Byref property and byref indexer
It's unclear what the spec says here, because the spec text does not deal with property/indexer access without a setter. (See "12.23.2 Simple assignment", where if the left-hand side is a property/indexer access, it requires a setter.)
This should be specified. The current behavior is as follows:
- Evaluate the receiver.
- Evaluate all the indices (possible 0) from left to right.
- Invoke the byref getter method, which checks for
nullreceiver and surfaces all the side effects of the getter. (We have now obtained the location.) - Evaluate the right-hand side. (We have not obtained the value.)
- Store the value into the location.
What now?
I would advocate rewording of spec to reflect the behavior on .NET 8.0. Moreover, it's based on a very simple principle:
For all constructs prior to C# 7.0,
E.M = FandE[I1, ..., In] = Fshould have the same effect as if it's someE.setter(I1, ..., In, F), regardless of the nature ofMor the indexer. In other words, things that visually appear similar should have the same order of side effects.Since C# 7.0, byref property/indexer assignments translate to
E.getter(I1, ..., In) = F.
From this we deduce
// E.Field = F; // field
[ref] var e = E;
[ref] var f = F; // [ref] in case it's ref reassign into ref field in byref value type
e.Field = [ref] f; // null check for `e` here
// == current impl
// != current spec
// E.SP = F; // property setter
E.set_SP(F); // = current impl = current spec
// E[I1, ..., In] = F; // index setter
E.set_Items(I1, ..., In, F); // = current impl = current spec
// E[I] = F; // SZArray
var e = E;
var i = I;
var f = F;
e[i] = f; // null check, range check, variance check
// == current impl
// != current spec
// E[I1, ..., In] = F; // MDArray
var e = E;
var i1 = I1;
// ...
var in = In;
var f = F;
e[i1, ..., in] = f; // null check, range check, variance check
// == IL emitted by current MS C# compiler
// == JIT'd code in .NET Core 8.0 (JIT is correct)
// != JIT'd code in .NET Framework 2.0-4.5 (JIT "misoptimizes")
// != current spec
// E.BRP = F; // byref property
[ref] var e = E;
ref var target = ref e.get_BRP();
// ^^^ null check, getter side effects
var f = F;
target = f;
// == current impl
// no current spec
// E[I1, ..., In] = F; // byref indexer
[ref] var e = E;
var i1 = I1;
// ...
var in = In;
ref var target = ref e.get_Items(i1, ..., in);
// ^^^ null check, getter side effects
var f = F;
target = f; // null check, getter effects
// == current impl
// no current specSome Considerations. An argument against my proposal is that array element access are closer to byref indexers, because it's possible to say ref E[I1, ..., In] for array type E of rank n. However, that is not true and that is an unfortunate evil due to the worst copycat feature from Java --- array variance (second next paragraph).

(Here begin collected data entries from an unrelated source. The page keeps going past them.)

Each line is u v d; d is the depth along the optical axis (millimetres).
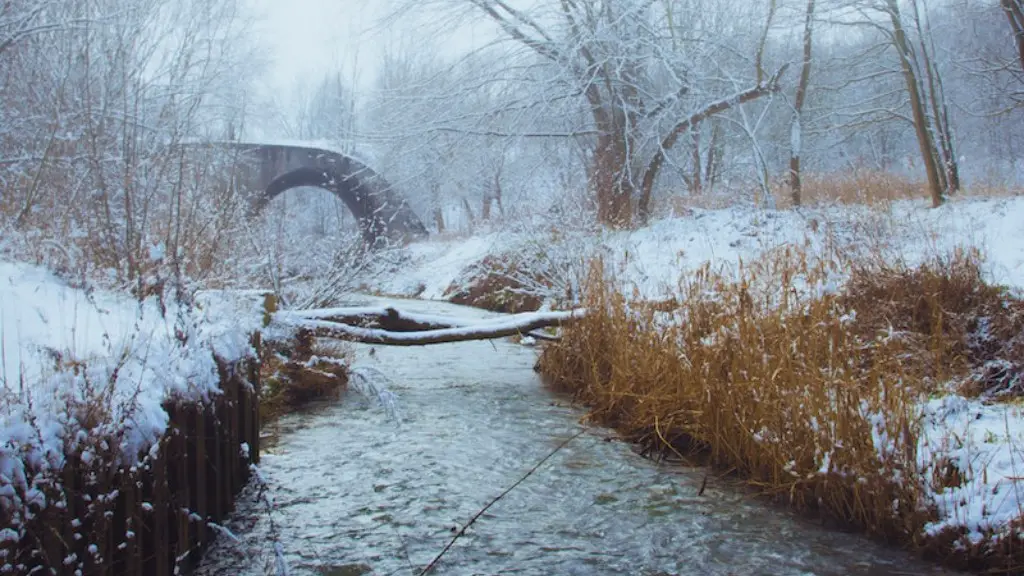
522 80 17719
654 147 17688
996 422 5258
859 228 9766
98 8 10508
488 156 18781
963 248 8453
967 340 6723
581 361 8711
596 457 6305
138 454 3096
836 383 4930
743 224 13898
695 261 12281
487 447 6582
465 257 20438
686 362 6492
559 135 18109
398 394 8609
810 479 4984
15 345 3396
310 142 23719
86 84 8695
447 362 10727
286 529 4691
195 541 3990
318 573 4129
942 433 5047
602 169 17312
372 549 4465
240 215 8734
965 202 12492
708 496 5383
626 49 17031
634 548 4543
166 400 3434
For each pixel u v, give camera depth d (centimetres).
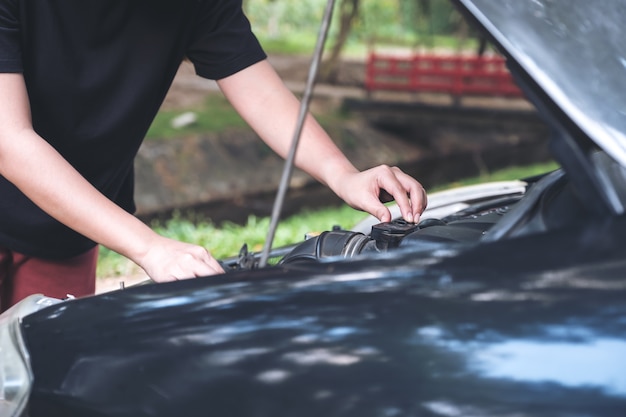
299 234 685
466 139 2475
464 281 116
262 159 2039
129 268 551
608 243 115
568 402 101
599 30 123
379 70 2586
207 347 121
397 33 3672
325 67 2553
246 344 119
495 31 121
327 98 2569
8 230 234
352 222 768
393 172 196
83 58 212
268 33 3703
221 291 129
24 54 207
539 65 118
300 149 213
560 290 111
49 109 216
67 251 243
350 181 198
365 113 2519
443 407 105
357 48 3525
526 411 102
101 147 226
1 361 136
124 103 221
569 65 119
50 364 131
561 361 104
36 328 139
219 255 639
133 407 121
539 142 2483
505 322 109
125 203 260
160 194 1777
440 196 291
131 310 133
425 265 121
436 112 2472
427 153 2431
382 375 109
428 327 112
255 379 115
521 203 140
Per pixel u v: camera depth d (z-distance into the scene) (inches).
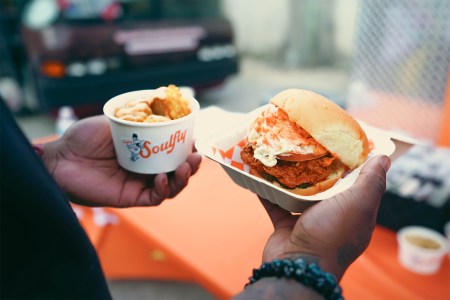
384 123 81.7
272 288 26.9
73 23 155.1
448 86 74.6
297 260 28.0
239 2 328.5
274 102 45.9
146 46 170.2
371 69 78.8
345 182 41.9
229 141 48.1
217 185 72.7
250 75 282.5
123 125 40.6
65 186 46.3
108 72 165.2
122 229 85.5
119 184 47.1
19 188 21.0
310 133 43.2
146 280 111.0
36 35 156.9
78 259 24.8
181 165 43.8
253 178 40.0
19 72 201.2
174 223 63.1
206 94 239.1
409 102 78.1
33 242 22.1
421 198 60.8
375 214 33.4
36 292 22.9
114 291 107.2
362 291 52.8
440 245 57.7
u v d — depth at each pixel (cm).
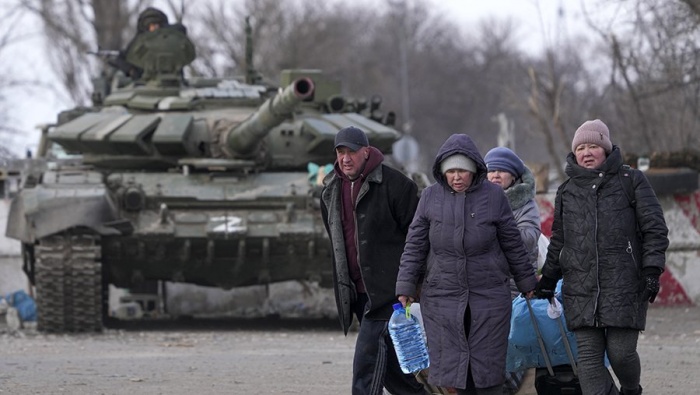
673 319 4178
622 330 1983
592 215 1983
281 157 4506
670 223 4666
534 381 2197
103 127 4406
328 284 4366
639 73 6241
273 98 4028
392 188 2133
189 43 4756
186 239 4103
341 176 2161
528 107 7512
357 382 2123
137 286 4603
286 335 4038
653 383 2556
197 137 4384
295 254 4219
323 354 3256
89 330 4041
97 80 5125
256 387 2511
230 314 5088
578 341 2012
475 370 1955
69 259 3984
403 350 2091
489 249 1978
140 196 4147
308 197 4206
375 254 2127
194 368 2861
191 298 5056
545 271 2044
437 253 1989
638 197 1983
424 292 2005
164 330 4303
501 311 1969
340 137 2123
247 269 4275
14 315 4431
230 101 4666
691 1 4912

For the upsides, my proposal keeps the existing behavior in .NET 8.0 (I suspect it's the behavior in all .NET Core and .NET 5.0+), and the discrepancy between SZ and MD arrays in .NET Framework is not something one would want.
Arrays are really special constructs.
object[] array;
int index;
object item;
array[index] = item;
// not the same as
ref object target = ref array[index];
target = item;
because taking the address (ldelema) requires the static type of array to be exact (no variance allowed since once the ref is obtained, there's no way to control how it's used).
Why the spec should be changed. Due to byref properties and indexers, the meaning of assignment anyway has to be updated to take care of them. This is a good chance to clean up some historical issues.
If the working group is unwilling to change the spec... At least, truly document the implementation deviations. Actually, do also document the behavior of .NET Framework for multi-dimensional arrays (it's very, very surprising to me).